Last edited: Apr 29, 2005
15. Apr 29, 2005

### Hurkyl

Staff Emeritus
Not the way the problem is stated...

16. Apr 29, 2005

### mansi

f being a homeomorphism...implies that f is invertible....

17. Apr 29, 2005

### Hurkyl

Staff Emeritus
The question was stated:

"That is, given that for every subset K that if K is compact then f(K) is compact, and vice versa, does it follow that f is an homeomorpism?"

The goal was to prove f is a homeomorphism, not to assume it. :tongue2:

Anyways, the finite topological space is easily rectifiable to be a bijection -- simply pick any two nonhomeomorphic spaces of the same finite cardinality. Say... {0, 1} with the discrete and indiscrete topologies.

18. Apr 29, 2005

### mansi

yeah...you're right...

19. Apr 30, 2005

### matt grime

But the question as you state it Hurkyl is trivially false. If we don't allow the extra hypothesis that f is invertible as a set map, then pretty much an inclusion will suffice.
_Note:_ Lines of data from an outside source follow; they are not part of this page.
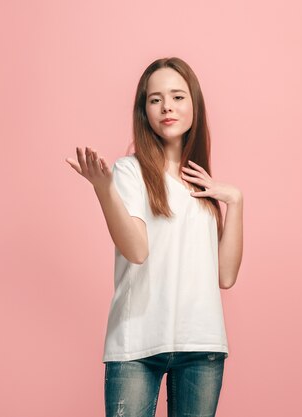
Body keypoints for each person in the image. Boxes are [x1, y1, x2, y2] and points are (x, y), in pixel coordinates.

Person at [65, 57, 243, 417]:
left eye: (177, 97)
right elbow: (137, 249)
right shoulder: (130, 171)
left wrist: (236, 202)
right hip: (137, 343)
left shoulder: (203, 184)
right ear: (143, 109)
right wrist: (104, 189)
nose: (167, 107)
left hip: (202, 341)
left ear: (194, 104)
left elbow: (224, 277)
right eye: (155, 99)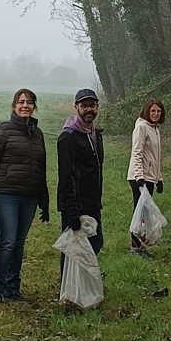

The original question talked bout one toone and onto homeomorphisms, as if there were homeos that weren't bijections, and it implicityl assumed it was a metric space. I think we ought to assume the question requires f to at least be a bijection, otherwise, as I say, it is vacuously false.

Last edited: Apr 30, 2005
20. Apr 30, 2005

### Hurkyl

Staff Emeritus
That's why I revised my counterexample to be a set bijection.

Well, there's another way to revise the question:

Given a function f:X-->Y, is:
For any subset S of X, S is compact iff f(S) is compact.
For any subset T of Y, T is compact iff f-1(T) is compact.
equivalent to
Then f is a homeomorphism.

I'm having difficulty coming up with a counterexample when X and Y are infinite.